__REQUIRED WORK__
[1] Write out the part of the Ben Penn post that begins at the words "To Leif Olson's" and stops after the words "skepticism was warranted.".
[2] Decide whether each statement below agrees with the Ben Penn post, and give the deciding words of the post for each: (a) Penn's message to the Department of Labor was sent four days before his article was published. (b) Frank Bednarz and Ted Frank submitted their FOIA request on behalf of the Cato Institute. (c) Penn has tweeted several times since his scoop.

Ben Penn's False and Misleading Email to the Department of Labor

Frank Bednarz and Ted Frank submitted a FOIA Request to DOL for messages from Bloomberg Law's Ben Penn

|The Volokh Conspiracy |

I have blogged twice before about Ben Penn's false and misleading article for Bloomberg Law about my colleague, Leif Olson. One month later, the story remains without any retraction. There are several "updates" and "corrections" which make the article incomprehensible. Regrettably, people who Google "Leif Olson" will quickly see this hit job, without knowing the proper context. Penn has not tweeted since his "scoop." I can only hope he is under investigation, and will face the appropriate discipline.

This post focuses on recent developments in this saga. On September 3, 2019, Penn tweeted:

To Leif Olson's friends & others who take issue with this reporting, I sent a screenshot of a public FB post to DOL, seeking comment. 4 hours later I received this response: "Today, the Department of Labor accepted the resignation of Leif Olson effective immediately."

Is that all Penn did? Did he simply send a screenshot and seek a comment. At the time, I was incredulous. My skepticism was warranted.

Now, we know exactly what Penn wrote to DOL. Shortly after the article was posted, Frank Bednarz and Ted Frank of the Hamilton Lincoln Law Institute submitted a FOIA request to the Department of Labor. They requested any communications from Ben Penn to the agency.

Here is the message, sent on Friday, August 30, four days before Penn's article was published.

First, Penn wrote:

"In particular we are focusing on an August 2016 Facebook post in which Mr. Olson made a remark that references two anti-Semitic tropes. Screenshot is attached. These posts remain public at the time this email is being sent."

[Data items]
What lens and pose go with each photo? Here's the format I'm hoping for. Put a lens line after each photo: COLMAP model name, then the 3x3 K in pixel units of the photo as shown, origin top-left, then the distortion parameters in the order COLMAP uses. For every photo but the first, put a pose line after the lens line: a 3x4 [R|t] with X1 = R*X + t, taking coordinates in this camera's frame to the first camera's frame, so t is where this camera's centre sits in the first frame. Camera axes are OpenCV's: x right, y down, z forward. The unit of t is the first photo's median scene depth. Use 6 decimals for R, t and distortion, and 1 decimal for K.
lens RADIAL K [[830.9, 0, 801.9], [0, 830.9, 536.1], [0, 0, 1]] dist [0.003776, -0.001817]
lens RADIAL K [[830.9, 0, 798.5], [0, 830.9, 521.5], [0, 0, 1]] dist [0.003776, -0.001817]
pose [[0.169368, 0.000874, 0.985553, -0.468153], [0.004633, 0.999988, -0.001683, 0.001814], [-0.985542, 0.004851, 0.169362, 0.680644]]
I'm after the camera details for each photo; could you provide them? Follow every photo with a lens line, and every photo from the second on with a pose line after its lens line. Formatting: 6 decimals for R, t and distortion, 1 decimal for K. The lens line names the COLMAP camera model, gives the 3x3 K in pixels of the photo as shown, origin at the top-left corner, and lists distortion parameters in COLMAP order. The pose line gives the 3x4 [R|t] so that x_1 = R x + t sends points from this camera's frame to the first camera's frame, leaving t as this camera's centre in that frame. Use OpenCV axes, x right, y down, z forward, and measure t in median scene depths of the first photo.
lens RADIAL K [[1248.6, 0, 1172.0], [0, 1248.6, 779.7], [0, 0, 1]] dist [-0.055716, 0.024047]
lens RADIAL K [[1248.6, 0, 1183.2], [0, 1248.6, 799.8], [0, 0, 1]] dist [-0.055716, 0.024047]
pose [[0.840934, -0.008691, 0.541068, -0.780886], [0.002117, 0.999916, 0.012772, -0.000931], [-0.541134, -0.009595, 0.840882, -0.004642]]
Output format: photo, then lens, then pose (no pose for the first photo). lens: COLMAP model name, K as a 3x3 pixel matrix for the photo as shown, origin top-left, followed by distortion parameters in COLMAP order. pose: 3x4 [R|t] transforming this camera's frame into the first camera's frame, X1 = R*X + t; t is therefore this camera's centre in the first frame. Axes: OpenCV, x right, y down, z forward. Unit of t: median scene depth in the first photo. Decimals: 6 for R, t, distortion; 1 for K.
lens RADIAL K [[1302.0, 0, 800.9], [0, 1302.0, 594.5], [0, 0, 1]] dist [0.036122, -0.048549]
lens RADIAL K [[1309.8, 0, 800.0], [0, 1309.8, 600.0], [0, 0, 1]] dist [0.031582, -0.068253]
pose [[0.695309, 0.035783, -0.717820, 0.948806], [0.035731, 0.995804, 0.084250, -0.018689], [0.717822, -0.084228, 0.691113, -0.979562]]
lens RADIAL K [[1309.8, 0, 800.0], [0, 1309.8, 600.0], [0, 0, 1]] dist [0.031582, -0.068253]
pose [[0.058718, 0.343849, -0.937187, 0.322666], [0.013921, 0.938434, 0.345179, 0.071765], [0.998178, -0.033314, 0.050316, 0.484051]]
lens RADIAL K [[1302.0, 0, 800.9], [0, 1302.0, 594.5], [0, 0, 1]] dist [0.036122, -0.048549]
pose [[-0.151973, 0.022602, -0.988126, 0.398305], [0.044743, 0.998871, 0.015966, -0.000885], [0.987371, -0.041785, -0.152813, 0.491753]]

__SOLVED PROBLEMS__
[1]
To Leif Olson's friends & others who take issue with this reporting, I sent a screenshot of a public FB post to DOL, seeking comment. 4 hours later I received this response: "Today, the Department of Labor accepted the resignation of Leif Olson effective immediately."

Is that all Penn did? Did he simply send a screenshot and seek a comment. At the time, I was incredulous. My skepticism was warranted.

[2]
(a) Yes: "Here is the message, sent on Friday, August 30, four days before Penn's article was published."
(b) No: "Frank Bednarz and Ted Frank of the Hamilton Lincoln Law Institute submitted a FOIA request to the Department of Labor."
(c) No: "Penn has not tweeted since his "scoop.""